L'aviculture s'en sort mieux que les autres productions" une phrase souvent entendue, ces derniers mois. Certes, la situation des producteurs de volailles de chair n'est pas aussi difficile que celle des éleveurs de porcs qui supportent le poids de la crise depuis 3 ans et doivent faire face directement à la hausse du coût alimentaire. Mais, les responsables du maillon production tirent la sonnette d'alarme sur la nécessaire hausse des rémunérations.
L'impossibilité de construire
"Nous avons perdu en Bretagne près de 2 millions de m2 depuis 2000", souligne Jean-Noël Sidaner, président du GIVC. "La surface du parc breton de bâtiments a baissé de 32 % entre 2000 et 2008. 35 % des producteurs ont arrêté le métier, sur cette période". Cette chute de la surface s'accompagne d'un vieillissement des éleveurs : 62 % d'entre eux ont plus de 40 ans. Et l'âge moyen des bâtiments ne cesse de croître (25 ans en moyenne).

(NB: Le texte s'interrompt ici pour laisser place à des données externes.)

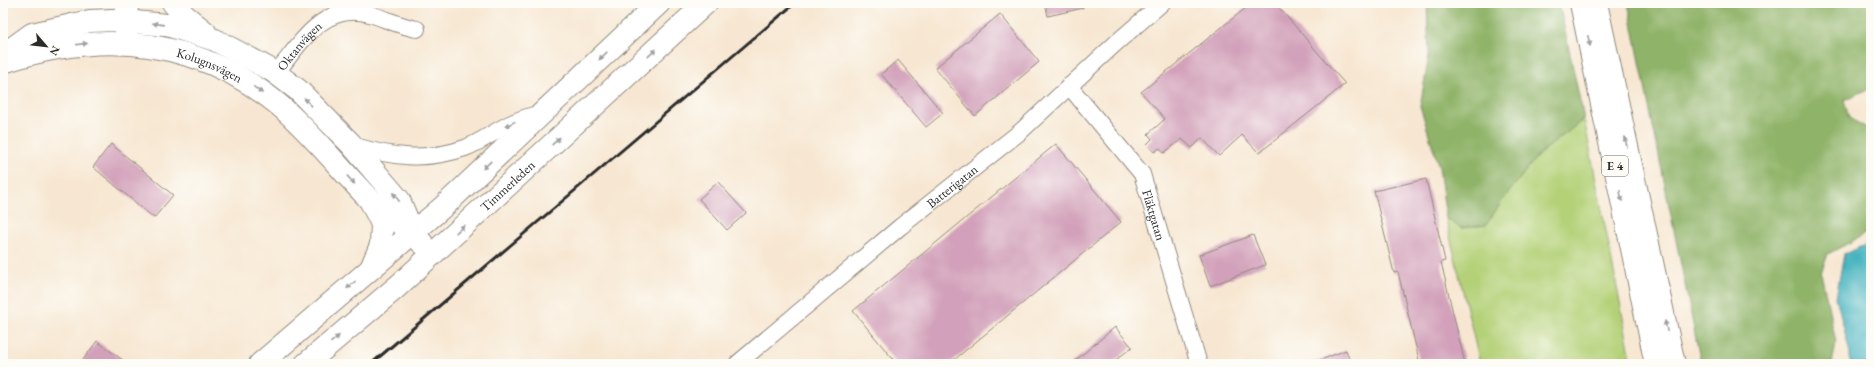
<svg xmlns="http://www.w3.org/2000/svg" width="1874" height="367" font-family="'EB Garamond',serif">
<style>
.green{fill:#b4d178;stroke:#707e52}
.forest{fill:#8fb368;stroke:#5d6f4a}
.water{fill:#44b3bf;stroke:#386f75}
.building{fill:#d2a0ba}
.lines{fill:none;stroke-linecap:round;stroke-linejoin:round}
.street-casing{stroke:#91897e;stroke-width:18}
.secondary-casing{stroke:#91897e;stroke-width:24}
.highway-casing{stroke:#91897e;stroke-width:24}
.street{stroke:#fff;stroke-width:16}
.secondary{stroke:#fff;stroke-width:22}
.highway{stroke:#fff;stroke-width:22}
.rail{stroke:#2b2b2b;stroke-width:3}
.oneway{fill:#a0a0a0}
.labels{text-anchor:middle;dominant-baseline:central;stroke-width:4;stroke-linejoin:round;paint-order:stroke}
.shield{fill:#fdfcf7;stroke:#6a6a68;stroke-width:1}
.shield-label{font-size:12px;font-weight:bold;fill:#2b2b2b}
.street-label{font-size:13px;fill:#2b2b2b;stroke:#fdfcf7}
</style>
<rect width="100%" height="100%" fill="#fdfcf7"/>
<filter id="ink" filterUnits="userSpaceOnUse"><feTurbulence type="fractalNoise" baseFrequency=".025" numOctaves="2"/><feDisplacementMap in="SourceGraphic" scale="8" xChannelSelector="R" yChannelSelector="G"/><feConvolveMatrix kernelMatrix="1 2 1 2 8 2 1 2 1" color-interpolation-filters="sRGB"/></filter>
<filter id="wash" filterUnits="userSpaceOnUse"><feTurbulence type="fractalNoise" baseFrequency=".012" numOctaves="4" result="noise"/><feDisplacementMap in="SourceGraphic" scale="16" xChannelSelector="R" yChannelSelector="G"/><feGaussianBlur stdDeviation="0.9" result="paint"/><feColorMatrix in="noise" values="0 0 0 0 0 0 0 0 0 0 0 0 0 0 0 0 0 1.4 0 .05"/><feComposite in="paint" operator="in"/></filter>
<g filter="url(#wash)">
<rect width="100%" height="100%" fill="#f7e7d2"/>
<path class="green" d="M1584 119 1632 364H1480L1446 219 1462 228 1486 225 1502 201 1538 155Z"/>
<path class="forest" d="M1427 3H1559L1584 119 1538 155 1502 201 1486 225 1462 228 1446 219 1439 167 1420 106 1429 56Z
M1628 3H1871V88L1844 100 1849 118 1871 130V231L1828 254 1821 273 1836 342 1832 364H1701Z"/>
<path class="water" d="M1871 243V364H1850V353L1836 297 1844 254Z"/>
<g id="blocks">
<path class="building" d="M1045 3H1082L1083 8 1048 16Z
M1252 3H1275L1345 84 1259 153 1242 135 1219 156 1202 138 1192 148 1182 139 1164 153 1160 148 1154 152 1147 144 1152 139 1148 134 1165 119 1141 92Z
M1000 14 1039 62 975 116 935 68Z
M898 60 943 113 926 127 881 74Z
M111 144 173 195 154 218 93 167Z
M1056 144 1121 222 949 364H897L853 311Z
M1426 179 1445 261 1441 262 1465 364H1420L1398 272 1394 273 1374 191Z
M718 182 746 213 727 230 699 199Z
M1253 235 1265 265 1210 286 1199 255Z
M1115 327 1132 347 1111 364H1071Z
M97 341 128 364H80Z
M1346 350 1351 364H1313V363Z"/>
</g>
</g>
<g filter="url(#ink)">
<use href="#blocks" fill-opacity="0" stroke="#91897e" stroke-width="1"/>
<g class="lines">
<defs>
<g id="street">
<path id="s1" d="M276 73C301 43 324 1 370 14 386 19 400 26 417 29"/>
<path id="s2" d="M1069 86 1142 174 1199 364"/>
<path d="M352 145C391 157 425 162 465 148 482 142 497 129 514 122 522 118 531 116 540 113"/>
<path id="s3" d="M737 364 900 227 1020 132 1116 43 1162 3"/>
</g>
<g id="secondary">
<path d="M173 3 184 15 205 32"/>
<path d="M126 37 127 3"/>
<path d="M3 55 32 34 90 21 112 20 167 25 215 40 273 71 298 90 351 144 399 200 412 231"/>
<path id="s4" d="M3 62C102 29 196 37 279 105 312 133 339 168 369 199 385 215 407 225 422 243"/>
<path d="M371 202 382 224 381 245 372 266"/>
<path d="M260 364 444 206 659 3"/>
<path id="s5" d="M306 364 398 286 706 3"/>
</g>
<path id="highway" d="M1581 3 1656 364
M1596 3 1674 364"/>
</defs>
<use href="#street" class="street-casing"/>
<use href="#secondary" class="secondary-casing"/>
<use href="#highway" class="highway-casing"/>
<use href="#street" class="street"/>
<use href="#secondary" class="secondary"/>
<use href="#highway" class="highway"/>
<path class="rail" d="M371 364 795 3"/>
</g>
<defs><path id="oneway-solid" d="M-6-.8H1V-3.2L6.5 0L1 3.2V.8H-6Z"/></defs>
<g class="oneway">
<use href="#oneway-solid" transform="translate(158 24) rotate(-172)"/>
<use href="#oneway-solid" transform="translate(1589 41) rotate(78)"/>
<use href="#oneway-solid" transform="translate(82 44) rotate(-6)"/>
<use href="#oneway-solid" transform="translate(652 53) rotate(-43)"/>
<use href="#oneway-solid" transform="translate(603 56) rotate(136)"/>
<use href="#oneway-solid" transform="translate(258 90) rotate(36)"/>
<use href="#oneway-solid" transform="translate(308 102) rotate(-133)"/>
<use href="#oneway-solid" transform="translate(510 124) rotate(154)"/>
<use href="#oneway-solid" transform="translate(556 141) rotate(-43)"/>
<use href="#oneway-solid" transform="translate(1626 142) rotate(-102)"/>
<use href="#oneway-solid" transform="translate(487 165) rotate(137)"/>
<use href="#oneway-solid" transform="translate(351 180) rotate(47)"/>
<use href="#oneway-solid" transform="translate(1621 196) rotate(78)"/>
<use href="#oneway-solid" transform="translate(396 197) rotate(-127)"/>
<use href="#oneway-solid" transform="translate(460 229) rotate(-43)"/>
<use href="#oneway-solid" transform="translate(351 285) rotate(139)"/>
<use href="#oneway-solid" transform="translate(1666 326) rotate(-102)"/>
<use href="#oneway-solid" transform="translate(335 339) rotate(-40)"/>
</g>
</g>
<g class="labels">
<rect class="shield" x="1602" y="156" width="26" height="20" rx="3"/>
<g class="shield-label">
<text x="1615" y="166">E 4</text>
</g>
<g class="street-label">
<text stroke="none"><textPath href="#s1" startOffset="36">Oktanvägen</textPath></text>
<text stroke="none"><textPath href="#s4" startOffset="212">Kolugnsvägen</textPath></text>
<text stroke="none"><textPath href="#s5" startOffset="269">Timmerleden</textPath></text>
<text stroke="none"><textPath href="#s3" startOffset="279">Batterigatan</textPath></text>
<text stroke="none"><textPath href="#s2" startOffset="157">Fläktgatan</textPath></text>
</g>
</g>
<rect width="1874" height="367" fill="none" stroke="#fdfcf7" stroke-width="16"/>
<g transform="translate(46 46) rotate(118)" stroke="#fdfcf7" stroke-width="3" paint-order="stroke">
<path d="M0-3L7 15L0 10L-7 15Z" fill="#2b2b2b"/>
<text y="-6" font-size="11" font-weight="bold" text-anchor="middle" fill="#2b2b2b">N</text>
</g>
</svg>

La légère progression des marges PA a permis ces dernières années de réaliser quelques rénovations. "C'est insuffisant, car la Bretagne n'a pas construit de poulaillers neufs depuis 2000", déclare André Quenet (FRSEA). "Pour pouvoir lutter à armes égales avec nos voisins allemands qui ont construit des outils bien équipés et peu gourmands en énergie, ces dernières années, nous devons aujourd'hui investir". Or, les rémunérations actuelles ne le permettent pas.
35 % de poulets importés
Le maintien de la production en France est d'autant plus important que 35 % des poulets que nous consommons sont importés (260 000 t. sur 740 000 t.). "Le danger vient autant d'Allemagne et des pays de l'Est que du Brésil", estime Jean-Michel Choquet (Cravi). La promotion de la volaille française au travers du logo VVF n'est pas performante. "Elle doit créer le réflexe d'achat chez les consommateurs".

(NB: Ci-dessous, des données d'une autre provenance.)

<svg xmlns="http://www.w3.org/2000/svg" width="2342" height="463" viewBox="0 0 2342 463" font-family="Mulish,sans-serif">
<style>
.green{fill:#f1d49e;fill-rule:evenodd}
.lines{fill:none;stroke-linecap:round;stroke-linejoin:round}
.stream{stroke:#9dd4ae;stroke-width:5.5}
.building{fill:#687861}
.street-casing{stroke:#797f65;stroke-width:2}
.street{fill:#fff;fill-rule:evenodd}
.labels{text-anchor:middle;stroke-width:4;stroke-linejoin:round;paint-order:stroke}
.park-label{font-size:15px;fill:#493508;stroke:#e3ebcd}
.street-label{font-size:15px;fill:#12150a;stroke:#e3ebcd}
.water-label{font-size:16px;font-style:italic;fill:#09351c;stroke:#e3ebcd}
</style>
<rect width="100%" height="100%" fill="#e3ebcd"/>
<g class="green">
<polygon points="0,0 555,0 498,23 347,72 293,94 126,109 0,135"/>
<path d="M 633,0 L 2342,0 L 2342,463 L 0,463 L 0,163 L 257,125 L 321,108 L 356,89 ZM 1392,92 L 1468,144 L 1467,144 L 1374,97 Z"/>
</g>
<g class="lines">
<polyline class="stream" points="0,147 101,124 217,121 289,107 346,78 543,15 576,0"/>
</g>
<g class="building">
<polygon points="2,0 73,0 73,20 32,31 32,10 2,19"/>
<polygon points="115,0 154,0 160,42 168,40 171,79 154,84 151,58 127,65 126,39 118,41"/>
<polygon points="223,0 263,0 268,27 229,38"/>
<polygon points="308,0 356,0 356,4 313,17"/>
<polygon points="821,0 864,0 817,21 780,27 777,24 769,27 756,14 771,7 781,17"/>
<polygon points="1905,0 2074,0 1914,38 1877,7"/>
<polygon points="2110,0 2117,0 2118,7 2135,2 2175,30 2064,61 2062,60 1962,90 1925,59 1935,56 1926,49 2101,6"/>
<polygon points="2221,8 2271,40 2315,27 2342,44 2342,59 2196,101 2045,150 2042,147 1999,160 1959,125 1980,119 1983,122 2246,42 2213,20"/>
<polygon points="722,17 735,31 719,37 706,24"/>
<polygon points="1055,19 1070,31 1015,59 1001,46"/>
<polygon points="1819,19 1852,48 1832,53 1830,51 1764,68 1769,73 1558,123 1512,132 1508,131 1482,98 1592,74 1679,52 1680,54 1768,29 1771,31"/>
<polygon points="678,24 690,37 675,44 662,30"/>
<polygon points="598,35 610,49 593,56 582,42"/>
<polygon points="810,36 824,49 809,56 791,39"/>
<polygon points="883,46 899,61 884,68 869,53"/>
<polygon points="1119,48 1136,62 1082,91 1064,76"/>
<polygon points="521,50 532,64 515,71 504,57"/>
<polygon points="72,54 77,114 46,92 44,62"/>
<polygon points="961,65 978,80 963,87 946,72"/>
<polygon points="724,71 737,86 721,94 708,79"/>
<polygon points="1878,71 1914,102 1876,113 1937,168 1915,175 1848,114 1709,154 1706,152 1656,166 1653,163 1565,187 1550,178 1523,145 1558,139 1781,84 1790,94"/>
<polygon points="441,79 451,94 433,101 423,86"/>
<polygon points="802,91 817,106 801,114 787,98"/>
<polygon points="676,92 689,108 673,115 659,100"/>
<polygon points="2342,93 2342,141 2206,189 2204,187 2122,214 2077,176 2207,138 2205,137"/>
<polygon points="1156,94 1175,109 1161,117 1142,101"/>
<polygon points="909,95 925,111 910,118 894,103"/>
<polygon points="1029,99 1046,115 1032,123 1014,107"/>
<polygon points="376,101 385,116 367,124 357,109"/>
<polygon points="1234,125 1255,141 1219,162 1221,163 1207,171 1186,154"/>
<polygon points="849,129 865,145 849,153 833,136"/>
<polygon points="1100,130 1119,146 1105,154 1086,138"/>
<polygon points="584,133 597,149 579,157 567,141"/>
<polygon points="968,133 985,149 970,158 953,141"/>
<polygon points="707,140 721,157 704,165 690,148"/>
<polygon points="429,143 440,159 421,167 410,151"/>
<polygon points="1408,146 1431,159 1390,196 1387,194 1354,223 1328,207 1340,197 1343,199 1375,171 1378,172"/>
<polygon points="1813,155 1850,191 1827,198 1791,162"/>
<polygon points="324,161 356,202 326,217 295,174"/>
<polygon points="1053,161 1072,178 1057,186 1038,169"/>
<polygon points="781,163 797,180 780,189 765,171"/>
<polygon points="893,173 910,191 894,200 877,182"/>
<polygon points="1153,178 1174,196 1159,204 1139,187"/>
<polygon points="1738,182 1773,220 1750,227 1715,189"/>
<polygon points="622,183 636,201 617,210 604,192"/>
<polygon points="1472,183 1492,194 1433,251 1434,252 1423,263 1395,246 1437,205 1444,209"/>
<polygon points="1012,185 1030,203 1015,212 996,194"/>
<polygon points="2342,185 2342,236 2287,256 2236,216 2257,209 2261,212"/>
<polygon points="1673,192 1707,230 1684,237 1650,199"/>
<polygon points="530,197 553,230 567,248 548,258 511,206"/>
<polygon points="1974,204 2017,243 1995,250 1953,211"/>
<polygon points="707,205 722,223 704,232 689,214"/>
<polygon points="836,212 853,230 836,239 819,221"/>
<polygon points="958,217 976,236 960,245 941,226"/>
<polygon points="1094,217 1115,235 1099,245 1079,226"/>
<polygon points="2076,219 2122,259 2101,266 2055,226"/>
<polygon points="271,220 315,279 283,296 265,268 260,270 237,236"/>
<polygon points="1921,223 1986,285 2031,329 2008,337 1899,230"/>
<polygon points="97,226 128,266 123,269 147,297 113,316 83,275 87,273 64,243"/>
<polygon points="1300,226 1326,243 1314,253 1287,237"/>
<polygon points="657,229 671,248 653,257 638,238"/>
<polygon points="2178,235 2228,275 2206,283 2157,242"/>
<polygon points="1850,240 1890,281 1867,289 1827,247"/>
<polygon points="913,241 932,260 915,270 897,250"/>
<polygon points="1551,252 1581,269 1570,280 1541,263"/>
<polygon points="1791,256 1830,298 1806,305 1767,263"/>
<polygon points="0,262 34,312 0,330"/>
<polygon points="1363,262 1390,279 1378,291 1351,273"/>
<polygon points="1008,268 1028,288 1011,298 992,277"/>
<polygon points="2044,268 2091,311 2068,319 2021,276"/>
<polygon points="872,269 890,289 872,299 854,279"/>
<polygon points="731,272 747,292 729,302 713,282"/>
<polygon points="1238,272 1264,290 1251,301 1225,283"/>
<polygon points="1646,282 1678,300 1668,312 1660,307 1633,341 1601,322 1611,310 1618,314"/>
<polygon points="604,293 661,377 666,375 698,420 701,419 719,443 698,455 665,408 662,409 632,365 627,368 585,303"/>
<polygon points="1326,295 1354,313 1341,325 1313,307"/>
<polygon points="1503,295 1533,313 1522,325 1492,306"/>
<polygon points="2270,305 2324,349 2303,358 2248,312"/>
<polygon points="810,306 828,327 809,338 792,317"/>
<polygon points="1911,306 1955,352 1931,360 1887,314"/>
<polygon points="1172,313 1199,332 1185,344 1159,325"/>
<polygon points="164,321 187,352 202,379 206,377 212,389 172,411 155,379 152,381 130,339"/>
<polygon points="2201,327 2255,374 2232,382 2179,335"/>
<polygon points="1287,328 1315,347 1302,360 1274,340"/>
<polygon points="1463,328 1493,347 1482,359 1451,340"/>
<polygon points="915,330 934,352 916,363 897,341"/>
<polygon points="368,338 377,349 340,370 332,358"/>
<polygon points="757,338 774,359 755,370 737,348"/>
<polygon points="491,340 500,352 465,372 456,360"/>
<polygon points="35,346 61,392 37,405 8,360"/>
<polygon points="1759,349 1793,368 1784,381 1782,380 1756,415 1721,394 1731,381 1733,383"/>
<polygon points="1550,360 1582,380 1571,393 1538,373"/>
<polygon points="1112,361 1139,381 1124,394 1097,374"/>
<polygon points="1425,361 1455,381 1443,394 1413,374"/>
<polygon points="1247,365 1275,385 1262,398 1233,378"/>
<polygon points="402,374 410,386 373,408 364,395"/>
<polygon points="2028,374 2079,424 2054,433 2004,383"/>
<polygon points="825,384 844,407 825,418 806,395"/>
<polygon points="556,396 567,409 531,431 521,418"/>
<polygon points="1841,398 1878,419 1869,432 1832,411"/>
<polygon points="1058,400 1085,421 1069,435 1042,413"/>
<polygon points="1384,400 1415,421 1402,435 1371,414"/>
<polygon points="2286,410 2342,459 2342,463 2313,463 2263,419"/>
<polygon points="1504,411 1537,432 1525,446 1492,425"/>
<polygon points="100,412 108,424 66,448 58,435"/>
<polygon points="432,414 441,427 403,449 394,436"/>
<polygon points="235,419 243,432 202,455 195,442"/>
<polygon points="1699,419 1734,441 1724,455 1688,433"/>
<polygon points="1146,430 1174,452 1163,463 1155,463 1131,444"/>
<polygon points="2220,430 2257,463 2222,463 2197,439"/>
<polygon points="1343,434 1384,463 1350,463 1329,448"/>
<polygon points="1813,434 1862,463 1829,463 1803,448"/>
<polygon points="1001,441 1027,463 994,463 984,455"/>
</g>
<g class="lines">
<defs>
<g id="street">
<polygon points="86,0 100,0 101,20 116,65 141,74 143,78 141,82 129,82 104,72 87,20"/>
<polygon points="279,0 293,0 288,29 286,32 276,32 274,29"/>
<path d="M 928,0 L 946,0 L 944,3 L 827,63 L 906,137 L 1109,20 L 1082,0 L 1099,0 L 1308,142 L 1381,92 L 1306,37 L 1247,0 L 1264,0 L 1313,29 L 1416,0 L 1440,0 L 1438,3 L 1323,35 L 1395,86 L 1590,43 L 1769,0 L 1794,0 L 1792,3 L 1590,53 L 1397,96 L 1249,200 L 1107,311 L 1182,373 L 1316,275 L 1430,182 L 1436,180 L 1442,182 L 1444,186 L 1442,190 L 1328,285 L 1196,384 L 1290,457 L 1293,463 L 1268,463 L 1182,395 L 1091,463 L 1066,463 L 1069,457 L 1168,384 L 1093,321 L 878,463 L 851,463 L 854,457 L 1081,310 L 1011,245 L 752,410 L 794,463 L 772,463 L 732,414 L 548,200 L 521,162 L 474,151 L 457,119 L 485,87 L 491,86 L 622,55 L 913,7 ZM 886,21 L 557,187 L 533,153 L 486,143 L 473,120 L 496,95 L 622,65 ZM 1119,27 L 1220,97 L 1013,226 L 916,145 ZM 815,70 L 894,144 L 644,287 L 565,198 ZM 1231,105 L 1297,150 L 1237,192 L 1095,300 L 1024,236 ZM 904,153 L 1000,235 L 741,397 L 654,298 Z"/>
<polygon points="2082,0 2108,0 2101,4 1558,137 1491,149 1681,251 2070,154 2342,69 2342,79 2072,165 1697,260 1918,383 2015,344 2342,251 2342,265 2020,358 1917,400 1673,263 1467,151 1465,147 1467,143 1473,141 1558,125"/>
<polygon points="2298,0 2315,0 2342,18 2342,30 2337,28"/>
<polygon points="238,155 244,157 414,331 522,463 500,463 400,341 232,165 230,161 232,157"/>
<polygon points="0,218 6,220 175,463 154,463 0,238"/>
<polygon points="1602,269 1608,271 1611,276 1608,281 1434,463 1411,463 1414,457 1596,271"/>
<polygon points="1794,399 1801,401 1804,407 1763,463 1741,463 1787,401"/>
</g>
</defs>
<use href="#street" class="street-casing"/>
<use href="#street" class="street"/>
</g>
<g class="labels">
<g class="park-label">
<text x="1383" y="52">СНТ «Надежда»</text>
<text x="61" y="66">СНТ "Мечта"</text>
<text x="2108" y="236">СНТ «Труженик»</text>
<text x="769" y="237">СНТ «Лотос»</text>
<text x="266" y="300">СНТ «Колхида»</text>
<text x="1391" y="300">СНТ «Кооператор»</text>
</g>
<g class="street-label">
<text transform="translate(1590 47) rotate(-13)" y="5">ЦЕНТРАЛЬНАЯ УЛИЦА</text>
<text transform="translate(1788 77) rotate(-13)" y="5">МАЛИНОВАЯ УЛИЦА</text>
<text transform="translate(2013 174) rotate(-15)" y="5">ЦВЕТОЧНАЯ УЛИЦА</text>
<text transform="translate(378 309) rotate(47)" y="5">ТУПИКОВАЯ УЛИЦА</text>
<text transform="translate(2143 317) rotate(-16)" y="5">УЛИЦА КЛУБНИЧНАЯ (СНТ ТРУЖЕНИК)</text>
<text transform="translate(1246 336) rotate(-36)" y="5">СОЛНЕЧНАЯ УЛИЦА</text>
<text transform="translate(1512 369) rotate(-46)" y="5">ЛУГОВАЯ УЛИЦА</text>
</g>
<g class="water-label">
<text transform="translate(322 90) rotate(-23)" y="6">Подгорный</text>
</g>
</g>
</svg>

Le créneau des produits élaborés longtemps mis en avant par la filière pour valoriser ses marges s'est retourné contre elle. "Dans ce domaine, les industriels sont en effet beaucoup plus sensibles au prix qu'à l'origine. Ils font appel de plus en plus à l'importation".
Attentifs aux discussions
Face à l'augmentation du coût des matières premières, des discussions viennent de démarrer entre abattoirs et distributeurs, pour une revalorisation des prix. "Cette dynamique doit aussi prendre en compte la rémunération des éleveurs, certaines de nos charges (bien-être, énergie…) ont progressé".
Les bases déjà avancées l'an dernier, d'une progression des rémunérations de 120 euros/t. pour une projet neuf et de 50 euros/t pour une rénovation restent valables. "Nous serons très attentifs aux discussions et nous ne nous laisserons pas faire", souligne Jean-Noël Sidaner. C'est l'avenir de l'aviculture bretonne qui en dépend et au-delà se posent deux questions : Que veut-on manger demain et souhaite-t-on conserver les emplois en Bretagne ? Si les discussions n'aboutissent pas, des visites de sites de centrales d'achat pourraient avoir lieu en cours de semaine.
Patrick Bégos
Illustration : Evolution en indices des coûts de production et des prix à la production, sortie abattoir de volailles et prix consommateurs
Progression des marges distributeurs
Le graphique ci-contre montre l'évolution des composantes de prix de la filière. D'octobre 2008 à juillet 2010, le prix de vente au consommateur est resté stable alors que le coût de production et le prix de sortie abattoir ont chuté. "Les abattoirs ne font pas fortune", admet Jean-Noël Sidaner. "Par contre, les marges des distributeurs dans le rayon volailles ont fortement progressé". Les rémunérations des producteurs n'ont pas bougé.